The boys had taken the chairs. The blond sat with an inborn elegance, back straight, one leg over another. A shockingly pretty kid. A few years, and he would be crushing hearts left and right. Of course, if he kept hanging out with that fool, he might not survive that long.

The brown-haired boy sat in the chair like it was a rock in the middle of a raging river, and he had to defend it from gators. As she watched, Ling snuck closer to him and showed him her teeth. The boy’s eyes flashed amber. He hissed, and Ling beat a strategic retreat. A changeling. Well, at least Kaldar was telling the truth. The Louisianans murdered changelings on sight. Kaldar probably was Mirror, which didn’t explain anything. The Mirror had no reason to get involved.

The four of them looked at one another. Inside Audrey, irritation fought with her sense of hospitality, but the South was too deeply ingrained into the core of her being, and it won.

"Would you like some iced tea?"

"Sweet?" Kaldar asked.

"Well, of course it’s sweet. Who do you take me for?"

Kaldar arranged his face into an angelic expression. "I’d love a glass."

Wicked. That was the right way to describe him. Wicked to the core and full of himself.
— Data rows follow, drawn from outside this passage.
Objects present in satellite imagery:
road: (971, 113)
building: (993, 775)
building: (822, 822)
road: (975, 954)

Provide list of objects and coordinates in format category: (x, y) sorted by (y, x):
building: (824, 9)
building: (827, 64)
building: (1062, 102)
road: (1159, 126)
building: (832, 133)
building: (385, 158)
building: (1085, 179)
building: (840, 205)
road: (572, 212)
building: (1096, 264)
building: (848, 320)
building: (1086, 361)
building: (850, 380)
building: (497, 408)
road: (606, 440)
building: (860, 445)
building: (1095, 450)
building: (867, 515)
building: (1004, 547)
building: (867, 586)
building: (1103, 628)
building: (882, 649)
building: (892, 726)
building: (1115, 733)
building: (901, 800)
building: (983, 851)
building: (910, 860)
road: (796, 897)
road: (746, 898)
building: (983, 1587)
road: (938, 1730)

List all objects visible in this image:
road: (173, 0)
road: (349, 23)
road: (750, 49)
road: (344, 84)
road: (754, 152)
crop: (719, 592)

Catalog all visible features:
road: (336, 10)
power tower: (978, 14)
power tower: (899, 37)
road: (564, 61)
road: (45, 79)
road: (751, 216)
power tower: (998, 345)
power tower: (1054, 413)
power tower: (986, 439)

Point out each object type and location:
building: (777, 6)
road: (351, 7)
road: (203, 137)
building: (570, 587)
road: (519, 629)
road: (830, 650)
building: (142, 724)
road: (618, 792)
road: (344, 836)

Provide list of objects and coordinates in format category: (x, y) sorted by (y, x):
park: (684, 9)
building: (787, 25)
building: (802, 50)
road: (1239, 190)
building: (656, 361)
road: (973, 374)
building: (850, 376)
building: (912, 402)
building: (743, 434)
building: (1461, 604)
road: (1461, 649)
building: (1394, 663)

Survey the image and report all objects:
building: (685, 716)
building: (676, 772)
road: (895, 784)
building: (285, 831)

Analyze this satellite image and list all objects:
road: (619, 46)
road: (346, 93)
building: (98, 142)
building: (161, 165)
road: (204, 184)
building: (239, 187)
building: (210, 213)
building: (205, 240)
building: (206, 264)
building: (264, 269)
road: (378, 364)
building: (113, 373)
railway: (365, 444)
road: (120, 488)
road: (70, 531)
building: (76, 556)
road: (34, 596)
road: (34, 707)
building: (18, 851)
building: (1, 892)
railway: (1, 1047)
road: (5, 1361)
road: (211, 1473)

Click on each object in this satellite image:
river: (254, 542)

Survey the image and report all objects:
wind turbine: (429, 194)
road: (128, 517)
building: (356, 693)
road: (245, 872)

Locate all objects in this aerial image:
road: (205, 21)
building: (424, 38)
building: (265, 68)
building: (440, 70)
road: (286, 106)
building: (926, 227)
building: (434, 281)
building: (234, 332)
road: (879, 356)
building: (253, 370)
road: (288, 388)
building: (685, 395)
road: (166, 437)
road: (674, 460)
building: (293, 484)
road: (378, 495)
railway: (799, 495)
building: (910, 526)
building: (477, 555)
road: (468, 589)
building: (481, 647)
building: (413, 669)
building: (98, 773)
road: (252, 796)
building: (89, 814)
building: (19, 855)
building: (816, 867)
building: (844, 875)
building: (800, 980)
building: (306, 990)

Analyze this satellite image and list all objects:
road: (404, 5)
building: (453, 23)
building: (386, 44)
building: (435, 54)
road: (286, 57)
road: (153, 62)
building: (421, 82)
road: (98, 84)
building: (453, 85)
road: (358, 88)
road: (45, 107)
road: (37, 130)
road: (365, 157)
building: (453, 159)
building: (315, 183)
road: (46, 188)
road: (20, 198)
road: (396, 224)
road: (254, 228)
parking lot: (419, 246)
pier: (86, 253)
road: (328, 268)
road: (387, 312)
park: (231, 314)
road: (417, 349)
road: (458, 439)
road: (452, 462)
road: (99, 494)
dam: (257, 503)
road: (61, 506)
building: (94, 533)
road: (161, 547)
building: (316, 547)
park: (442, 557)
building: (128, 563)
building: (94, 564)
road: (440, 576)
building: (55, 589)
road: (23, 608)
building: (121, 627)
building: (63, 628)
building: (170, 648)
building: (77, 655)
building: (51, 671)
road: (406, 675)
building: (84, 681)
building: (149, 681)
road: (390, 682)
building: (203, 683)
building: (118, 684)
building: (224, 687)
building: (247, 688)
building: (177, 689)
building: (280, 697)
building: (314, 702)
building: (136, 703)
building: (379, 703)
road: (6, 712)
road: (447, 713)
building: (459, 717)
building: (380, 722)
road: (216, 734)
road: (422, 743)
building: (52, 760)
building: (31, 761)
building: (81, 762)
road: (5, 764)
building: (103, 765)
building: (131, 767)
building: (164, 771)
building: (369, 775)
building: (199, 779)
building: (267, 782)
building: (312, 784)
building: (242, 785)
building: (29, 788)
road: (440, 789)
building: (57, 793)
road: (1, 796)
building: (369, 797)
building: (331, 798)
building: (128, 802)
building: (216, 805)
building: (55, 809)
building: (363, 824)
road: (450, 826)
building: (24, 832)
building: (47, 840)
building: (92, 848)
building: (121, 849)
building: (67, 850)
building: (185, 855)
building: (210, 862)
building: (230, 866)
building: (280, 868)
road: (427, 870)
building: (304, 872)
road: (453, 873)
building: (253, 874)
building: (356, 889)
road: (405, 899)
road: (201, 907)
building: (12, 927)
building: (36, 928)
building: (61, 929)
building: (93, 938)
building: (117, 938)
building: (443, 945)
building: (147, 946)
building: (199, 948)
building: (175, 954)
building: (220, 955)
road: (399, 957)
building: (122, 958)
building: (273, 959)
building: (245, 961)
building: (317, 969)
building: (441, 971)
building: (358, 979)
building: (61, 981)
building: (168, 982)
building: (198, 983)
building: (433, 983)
She had to get him out of her house. Audrey took out four glasses. The blond boy rose. "Please let me help."

"Sure. What’s your name?"

"George."

"Nice to meet you, George." She distributed the ice into the four glasses and poured tea into each one. "Did I hurt you in the parking lot?"

"No, m’lady. I fell, so I could put a tracker on your car."

Great. At least that explained how they had found her. She took two glasses, George took the other two, and they brought them to the table.

"Should I check it for poison?" Kaldar asked.

"I would," she told him. Waste your time, go ahead.

The blond boy passed a glass to the dark-haired boy. The changeling sniffed, took a sip, held it in his mouth, and swallowed. "It’s clean."

"First you let one child get hit by my car, now you make the other one act as your human poison detector. You really have no conscience, do you?"

Kaldar leaned back. "I didn’t ask him to check for poison. His brother asked him."

Audrey shook her head and turned to the changeling boy. "What’s your name?"

"Jack."

"Jack, there are poisons that are tasteless and odorless, the kind that even a changeling can’t detect. Next time, let Kaldar drink first. If he dies, no big loss."

Jack snickered.

Kaldar sighed. "Tell me about the heist."

Audrey shrugged. "My father needed money to put my asshole brother into rehab. Yet again. I agreed to help them for the last time. My father and I took a plane to Orlando and met Alex there. We crossed into the Weird through the Edge in Florida, broke into the pyramid, and nabbed the box. It was a plain wooden box, about a foot and a half long, a foot wide, eight inches tall. We took it, popped back into the Broken, and drove up I-95. When we reached Jacksonville, I left them and flew back to Seattle."

"Did you know who commissioned the heist?" Kaldar asked.